··· FRAGMENTO PROPORCIONADO
Matthew escuchaba impresionado por lo que oía. José enseñó que Dios es eterno, sin principio ni fin, al igual que el alma de cada hombre y mujer. Matthew notó que el Profeta hablaba muy poco de recompensas o castigos en la vida venidera, salvo que él creía que el castigo de Dios tendría un comienzo y un final.

Luego de dos horas, el Profeta cerró su sermón con su testimonio del Libro de Mormón. Él declaró que él no era el autor del libro, sino que él lo había recibido de Dios, directamente del cielo.

Al reflexionar sobre el sermón, Matthew entendió que él no había escuchado nada esa noche que pudiera dañar a la sociedad. “Había mucho en sus preceptos, que si se siguen —comentó Matthew a su esposa al día siguiente en una carta—, limarían las asperezas del hombre contra el hombre y harían de él un ser más racional”.

Matthew no tenía intenciones de aceptar las enseñanzas del Profeta, pero valoraba su mensaje de paz. “No había violencia, ni furia, ni denuncias —escribió él—. Su religión parece ser la religión de la mansedumbre, la humildad y la amable persuasión”.

“He cambiado mi opinión en cuanto a los mormones”, concluyó39.


Mientras José esperaba que el Congreso revisara la petición de los santos, se iba cansando de estar alejado de su familia. “Mi Emma querida, mi corazón está entrelazado con el tuyo y el de los niños —escribió él ese invierno—. Dile a los niños que los amo y que volveré a casa tan pronto como me sea posible”40.

Cuando José se casó con Emma, él pensaba que su unión terminaría con la muerte41. Pero desde entonces, el Señor le había revelado que los matrimonios y las familias podían permanecer más allá de la tumba mediante el poder del sacerdocio42. Hacía poco tiempo, mientras visitaba las ramas de la Iglesia en el este de los Estados Unidos junto con Parley Pratt, José le dijo que los santos fieles podían cultivar relaciones familiares para siempre, lo que les permitiría prolongar y aumentar su afecto. Sin importar cuánta distancia separara a las familias fieles en la tierra, ellos podían confiar en la promesa de que un día estarán unidos en el mundo venidero43.
······
OBJETIVO DEL EJERCICIO:
Cita del fragmento el texto que va desde "Matthew escuchaba impresionado" hasta "y un final.", sin cambiar nada. Responde basándote únicamente en el fragmento.
··· MATERIAL EXTRAÍDO
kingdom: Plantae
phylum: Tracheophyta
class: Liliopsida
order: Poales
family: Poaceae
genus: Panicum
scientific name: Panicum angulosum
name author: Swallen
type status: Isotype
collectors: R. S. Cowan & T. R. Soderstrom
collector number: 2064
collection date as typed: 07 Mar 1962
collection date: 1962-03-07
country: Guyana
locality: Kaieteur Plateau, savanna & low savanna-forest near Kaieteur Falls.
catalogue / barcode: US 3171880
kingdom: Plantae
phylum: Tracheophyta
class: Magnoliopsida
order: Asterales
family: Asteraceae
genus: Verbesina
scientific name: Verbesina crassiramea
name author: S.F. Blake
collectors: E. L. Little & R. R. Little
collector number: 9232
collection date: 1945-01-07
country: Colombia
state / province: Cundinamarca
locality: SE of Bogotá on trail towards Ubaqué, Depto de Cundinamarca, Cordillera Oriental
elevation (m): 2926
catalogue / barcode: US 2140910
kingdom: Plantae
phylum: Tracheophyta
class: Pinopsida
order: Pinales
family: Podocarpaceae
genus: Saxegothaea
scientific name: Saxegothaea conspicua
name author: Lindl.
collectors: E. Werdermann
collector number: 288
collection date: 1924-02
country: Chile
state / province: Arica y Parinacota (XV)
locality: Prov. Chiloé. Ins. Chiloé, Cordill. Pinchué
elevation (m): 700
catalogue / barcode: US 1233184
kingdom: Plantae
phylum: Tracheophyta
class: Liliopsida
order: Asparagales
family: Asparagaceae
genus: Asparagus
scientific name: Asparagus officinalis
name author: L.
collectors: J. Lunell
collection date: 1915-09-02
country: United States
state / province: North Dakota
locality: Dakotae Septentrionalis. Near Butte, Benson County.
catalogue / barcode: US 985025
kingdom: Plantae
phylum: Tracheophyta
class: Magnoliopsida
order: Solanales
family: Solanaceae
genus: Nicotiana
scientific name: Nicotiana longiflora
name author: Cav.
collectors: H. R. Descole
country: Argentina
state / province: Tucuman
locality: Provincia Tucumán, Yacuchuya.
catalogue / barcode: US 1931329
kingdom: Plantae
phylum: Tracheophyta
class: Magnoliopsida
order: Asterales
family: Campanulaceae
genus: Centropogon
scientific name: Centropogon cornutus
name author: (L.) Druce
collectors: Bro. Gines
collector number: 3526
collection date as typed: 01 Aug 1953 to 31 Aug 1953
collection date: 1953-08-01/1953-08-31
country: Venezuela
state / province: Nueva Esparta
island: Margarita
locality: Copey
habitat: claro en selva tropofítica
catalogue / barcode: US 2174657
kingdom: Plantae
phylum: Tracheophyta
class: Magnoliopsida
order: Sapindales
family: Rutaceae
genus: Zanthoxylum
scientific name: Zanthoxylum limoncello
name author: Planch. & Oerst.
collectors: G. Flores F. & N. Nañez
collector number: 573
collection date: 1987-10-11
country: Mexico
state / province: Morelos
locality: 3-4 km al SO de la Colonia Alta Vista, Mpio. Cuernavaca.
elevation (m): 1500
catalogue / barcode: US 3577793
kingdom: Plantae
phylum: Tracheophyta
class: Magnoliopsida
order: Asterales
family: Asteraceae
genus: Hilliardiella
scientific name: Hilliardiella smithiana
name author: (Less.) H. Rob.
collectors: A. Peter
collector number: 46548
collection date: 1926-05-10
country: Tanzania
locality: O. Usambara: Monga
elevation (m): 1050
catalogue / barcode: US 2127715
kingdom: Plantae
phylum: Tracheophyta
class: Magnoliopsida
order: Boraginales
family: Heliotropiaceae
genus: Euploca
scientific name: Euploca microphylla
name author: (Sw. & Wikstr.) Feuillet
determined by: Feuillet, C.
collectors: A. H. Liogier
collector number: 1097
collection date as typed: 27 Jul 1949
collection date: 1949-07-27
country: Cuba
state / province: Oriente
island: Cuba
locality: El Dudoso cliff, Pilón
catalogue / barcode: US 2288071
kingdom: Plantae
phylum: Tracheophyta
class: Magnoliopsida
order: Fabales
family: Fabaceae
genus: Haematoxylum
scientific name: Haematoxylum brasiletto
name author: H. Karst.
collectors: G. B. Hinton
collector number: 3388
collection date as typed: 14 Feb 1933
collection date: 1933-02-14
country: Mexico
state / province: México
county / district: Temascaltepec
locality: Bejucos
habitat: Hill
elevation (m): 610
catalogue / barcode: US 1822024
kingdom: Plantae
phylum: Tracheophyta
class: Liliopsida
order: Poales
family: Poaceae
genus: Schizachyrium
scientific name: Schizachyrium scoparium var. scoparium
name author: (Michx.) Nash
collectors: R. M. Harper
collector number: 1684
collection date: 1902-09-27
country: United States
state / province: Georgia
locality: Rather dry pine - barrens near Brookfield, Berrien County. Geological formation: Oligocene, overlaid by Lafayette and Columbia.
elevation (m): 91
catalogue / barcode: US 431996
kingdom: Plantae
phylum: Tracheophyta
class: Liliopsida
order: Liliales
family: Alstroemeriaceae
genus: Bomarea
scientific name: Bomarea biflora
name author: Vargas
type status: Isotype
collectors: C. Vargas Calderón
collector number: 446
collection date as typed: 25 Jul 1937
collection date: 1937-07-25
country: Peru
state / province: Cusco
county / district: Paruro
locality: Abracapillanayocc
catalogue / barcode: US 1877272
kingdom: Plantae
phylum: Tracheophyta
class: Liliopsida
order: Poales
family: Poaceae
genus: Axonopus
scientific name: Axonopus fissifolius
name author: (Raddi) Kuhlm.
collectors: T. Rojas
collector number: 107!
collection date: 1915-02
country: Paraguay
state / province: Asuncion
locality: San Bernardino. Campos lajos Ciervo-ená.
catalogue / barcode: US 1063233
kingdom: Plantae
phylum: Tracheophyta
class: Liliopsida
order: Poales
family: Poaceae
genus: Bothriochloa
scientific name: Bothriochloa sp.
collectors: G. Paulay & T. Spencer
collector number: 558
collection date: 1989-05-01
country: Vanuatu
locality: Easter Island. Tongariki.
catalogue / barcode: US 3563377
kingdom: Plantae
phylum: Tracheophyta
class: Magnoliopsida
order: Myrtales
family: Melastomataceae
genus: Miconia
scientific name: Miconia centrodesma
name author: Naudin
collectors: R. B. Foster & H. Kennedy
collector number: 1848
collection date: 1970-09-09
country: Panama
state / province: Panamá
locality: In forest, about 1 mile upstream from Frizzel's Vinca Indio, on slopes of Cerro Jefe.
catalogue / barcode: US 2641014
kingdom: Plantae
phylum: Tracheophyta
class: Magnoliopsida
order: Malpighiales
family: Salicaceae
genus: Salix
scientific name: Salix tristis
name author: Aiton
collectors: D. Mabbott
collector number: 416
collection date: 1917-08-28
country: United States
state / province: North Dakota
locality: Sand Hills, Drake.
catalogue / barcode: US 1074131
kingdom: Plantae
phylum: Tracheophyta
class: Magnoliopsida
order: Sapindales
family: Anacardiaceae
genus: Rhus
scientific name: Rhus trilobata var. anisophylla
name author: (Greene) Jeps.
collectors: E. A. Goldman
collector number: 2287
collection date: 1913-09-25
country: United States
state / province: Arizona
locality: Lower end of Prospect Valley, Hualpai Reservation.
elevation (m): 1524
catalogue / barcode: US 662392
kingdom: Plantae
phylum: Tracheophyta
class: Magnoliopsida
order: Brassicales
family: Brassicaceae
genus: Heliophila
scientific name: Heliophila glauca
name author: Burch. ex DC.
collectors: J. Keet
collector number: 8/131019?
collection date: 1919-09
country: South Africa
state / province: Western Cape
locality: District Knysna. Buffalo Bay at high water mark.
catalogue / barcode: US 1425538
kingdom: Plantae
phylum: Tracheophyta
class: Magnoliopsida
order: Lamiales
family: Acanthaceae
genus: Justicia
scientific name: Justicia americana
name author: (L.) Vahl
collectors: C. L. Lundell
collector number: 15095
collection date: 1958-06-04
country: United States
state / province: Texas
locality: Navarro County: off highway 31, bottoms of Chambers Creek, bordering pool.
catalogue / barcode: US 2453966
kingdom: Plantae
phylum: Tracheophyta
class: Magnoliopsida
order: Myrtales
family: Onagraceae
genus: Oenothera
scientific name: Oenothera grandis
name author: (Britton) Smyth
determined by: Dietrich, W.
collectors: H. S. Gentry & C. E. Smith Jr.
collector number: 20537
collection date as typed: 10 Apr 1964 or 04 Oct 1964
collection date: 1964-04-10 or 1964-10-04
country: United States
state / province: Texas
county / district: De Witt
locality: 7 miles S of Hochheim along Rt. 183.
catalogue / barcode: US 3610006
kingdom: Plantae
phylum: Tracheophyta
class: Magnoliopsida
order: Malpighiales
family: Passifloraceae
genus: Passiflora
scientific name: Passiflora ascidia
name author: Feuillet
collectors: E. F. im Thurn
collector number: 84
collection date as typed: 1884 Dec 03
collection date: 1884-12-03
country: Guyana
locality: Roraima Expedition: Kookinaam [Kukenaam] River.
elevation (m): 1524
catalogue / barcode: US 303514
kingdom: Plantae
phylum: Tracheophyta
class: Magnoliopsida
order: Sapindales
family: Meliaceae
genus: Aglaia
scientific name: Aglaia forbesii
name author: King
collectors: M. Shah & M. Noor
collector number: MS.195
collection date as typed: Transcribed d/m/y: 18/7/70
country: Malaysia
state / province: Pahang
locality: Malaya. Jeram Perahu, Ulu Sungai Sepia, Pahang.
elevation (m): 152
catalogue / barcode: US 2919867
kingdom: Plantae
······
RESPUESTA ESPERADA:
Matthew escuchaba impresionado por lo que oía. José enseñó que Dios es eterno, sin principio ni fin, al igual que el alma de cada hombre y mujer. Matthew notó que el Profeta hablaba muy poco de recompensas o castigos en la vida venidera, salvo que él creía que el castigo de Dios tendría un comienzo y un final.